Jesse Anderson, who's running the virtual monkeys on a home computer, describes his system using text and video on his site. One thing that's very clear is that he made the challenge a bit simpler than it might have been. Each virtual monkey on his machine only spits out a string of standard ASCII letters—no punctuation, no capitals or digits, not whitespaces. This cuts the potential space he's searching down considerably.
But that's not the only thing that's been simplified in order to make the monkeys' virtual lives a bit easier. Instead of being an attempt to reproduce Shakespeare with random characters, the algorithm Anderson is using is a bit closer to one used as a simple demonstration of the power of biological evolution (one that, coincidentally, also used Shakespeare as its text).
Recapitulating Shakespeare at random can be done in a number of ways. The simplest, and most difficult manner, involves adding a single random character at a time, just as a monkey on a typewriter would. If the monkey ever hits the wrong key, the whole work gets thrown out, even if the previous thousand were correct. That's the premise of the Simpson's skit that Anderson says was his inspiration to tackle the project.
At the other end of the spectrum, we have the weasel program, first discussed by Richard Dawkins in The Blind Watchmaker. In this example, the target text is the Shakespeare line "Methinks it is like a weasel." The random typing of characters is considered to be analogous to the results of random mutation. But Dawkins adds a new step, analogous to natural selection: if any of the letters are right, they're retained as "fit." The rest get reshuffled and are tested again. Adding this selection step radically shortens the time it takes to arrive at the correct solution, since the monkey will never have to throw out any of its successful work and start over.
Anderson's search process is a lot closer to Dawkins' weasel example. Instead of single characters, his monkeys bang out blocks of nine. Those blocks are then compared to a compilation of all the text in all of Shakespeare's work. If they match anywhere, that block is marked as complete. There are only 26 single characters being used by Anderson, and that creates 5.4 trillion potential nine-character sequences, so there are a fair number to crunch through (Anderson's monkeys have done over 500 billion combinations).
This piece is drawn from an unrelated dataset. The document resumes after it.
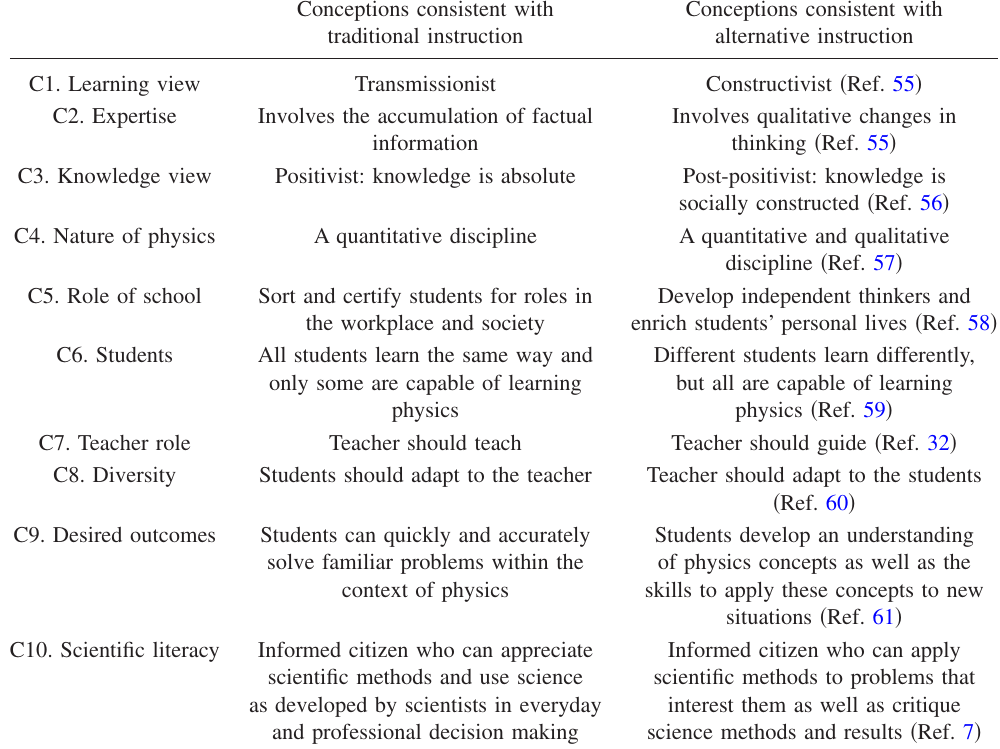
TABLE III. Main categories of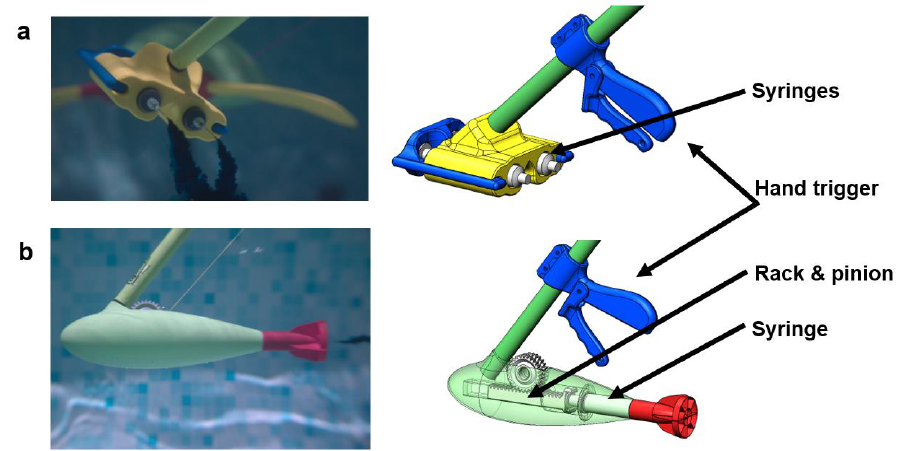
Figure 6. The 3D-printed flow test equipment. ( a ) Dual-injection tool for inserting motionless clouds of dye. Actuation via hand trigger attached via a braided line to a sliding plunger. ( b ) Streamline injection tool to add streamlines of dye into turtle swim path. Actuation via hand trigger attached via a braided line to a rack and pinion mechanism (hand trigger location not in actual position).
But that's a far cry from having to directly match even a simple phrase like "Methinks it is like a weasel"—that's 28 characters long, and the 27 character alphabet (Dawkins didn't ignore the spaces) means that it's only one of 1.2 x 1040 possible combinations.
What Anderson has really shown is that a lot of very carefully supervised monkeys can eventually bang out fragments that cover a substantial proportion of Shakespeare's text, and we've now got the computing power to make virtualizing that process a manageable task. But we're not yet at the point where we've got enough computing power to make enough virtual monkeys so that one of them will likely be able to spit out more than a fragment in a single go.